** EXTRACT TO READ follows **
[RFC PATCH 05/22] sched/fair: Track EEVDF stats for entities preempted in kernel mode

K Prateek Nayak posted 22 patches 11 months, 3 weeks ago
[RFC PATCH 05/22] sched/fair: Track EEVDF stats for entities preempted in kernel mode
Posted by K Prateek Nayak 11 months, 3 weeks ago
Throttled hierarchies will require only picking between kernel mode
preempted entities queued on them with throttle deferral.

Track EEVDF stats of kernel mode preempted entities in avg_kcs_vruntime
and avg_kcs_load which is the same as avg_vruntime and avg_load
respectively, but only contains stats for kernel mode preempted entities
queued on the rbtree.

Since all the checks for eligibility are entity_key() based, also update
avg_kcs_vruntime when min_vruntime of the cfs_rq changes.

Signed-off-by: K Prateek Nayak <kprateek.nayak@amd.com>
---
 kernel/sched/fair.c  | 62 ++++++++++++++++++++++++++++++++++++++++++++
 kernel/sched/sched.h |  6 +++++
 2 files changed, 68 insertions(+)
** End of EXTRACT TO READ **
** STORED DATA follows **
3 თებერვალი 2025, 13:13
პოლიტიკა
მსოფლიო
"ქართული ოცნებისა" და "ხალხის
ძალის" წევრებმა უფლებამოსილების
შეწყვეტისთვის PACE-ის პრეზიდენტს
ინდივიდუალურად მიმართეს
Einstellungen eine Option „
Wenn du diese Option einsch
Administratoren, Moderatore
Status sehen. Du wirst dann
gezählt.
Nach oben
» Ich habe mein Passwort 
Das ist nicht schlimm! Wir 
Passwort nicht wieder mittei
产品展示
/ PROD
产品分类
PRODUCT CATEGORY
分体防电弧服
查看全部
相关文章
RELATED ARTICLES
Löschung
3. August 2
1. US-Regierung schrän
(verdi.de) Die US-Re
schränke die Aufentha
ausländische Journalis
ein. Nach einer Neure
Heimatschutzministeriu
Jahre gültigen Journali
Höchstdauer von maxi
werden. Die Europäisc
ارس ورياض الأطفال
** End of STORED DATA **
** STORED DATA follows **
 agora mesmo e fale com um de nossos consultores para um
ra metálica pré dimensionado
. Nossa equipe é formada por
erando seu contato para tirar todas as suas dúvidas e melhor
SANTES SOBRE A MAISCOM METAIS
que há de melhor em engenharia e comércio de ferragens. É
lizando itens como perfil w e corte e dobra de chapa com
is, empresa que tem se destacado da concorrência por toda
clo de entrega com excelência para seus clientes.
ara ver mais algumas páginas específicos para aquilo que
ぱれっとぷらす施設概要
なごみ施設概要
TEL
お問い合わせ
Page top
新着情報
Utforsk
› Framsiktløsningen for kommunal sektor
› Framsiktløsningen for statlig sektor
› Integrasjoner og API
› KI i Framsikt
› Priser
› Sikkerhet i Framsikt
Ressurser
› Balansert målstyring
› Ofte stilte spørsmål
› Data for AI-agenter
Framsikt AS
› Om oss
** End of STORED DATA **
#### ACTIVITY LIST
**A)** State whether each statement agrees with the scheduler patch text, answering yes or no and quoting the words that decide it: (i) the new fields avg_kcs_vruntime and avg_kcs_load hold stats for all entities queued on the rbtree; (ii) avg_kcs_vruntime is also updated when min_vruntime of the cfs_rq changes; (iii) the patch removes lines from the files it touches.
**B)** Write the next part of the scheduler patch text, beginning after its final line.
The extracted page text data is separate material and stands apart from the scheduler patch text.

#### RESPONSES TO THE TASKS
**A)**
(i) No: "only contains stats for kernel mode preempted entities queued on the rbtree"
(ii) Yes: "also update avg_kcs_vruntime when min_vruntime of the cfs_rq changes"
(iii) No: "2 files changed, 68 insertions(+)"

**B)**
diff --git a/kernel/sched/fair.c b/kernel/sched/fair.c
index becf2d35f35a..cbb7a227afe7 100644
--- a/kernel/sched/fair.c
+++ b/kernel/sched/fair.c
@@ -523,6 +523,9 @@ static int se_is_idle(struct sched_entity *se)
 
 static __always_inline
 void account_cfs_rq_runtime(struct cfs_rq *cfs_rq, u64 delta_exec);
+static __always_inline void avg_kcs_vruntime_add(struct cfs_rq *cfs_rq, struct sched_entity *se);
+static __always_inline void avg_kcs_vruntime_sub(struct cfs_rq *cfs_rq, struct sched_entity *se);
+static __always_inline void avg_kcs_vruntime_update(struct cfs_rq *cfs_rq, s64 delta);
 
 /**************************************************************
  * Scheduling class tree data structure manipulation methods:
@@ -630,6 +633,7 @@ avg_vruntime_add(struct cfs_rq *cfs_rq, struct sched_entity *se)
 
 	cfs_rq->avg_vruntime += key * weight;
 	cfs_rq->avg_load += weight;
+	avg_kcs_vruntime_add(cfs_rq, se);
 }
 
 static void
@@ -640,6 +644,7 @@ avg_vruntime_sub(struct cfs_rq *cfs_rq, struct sched_entity *se)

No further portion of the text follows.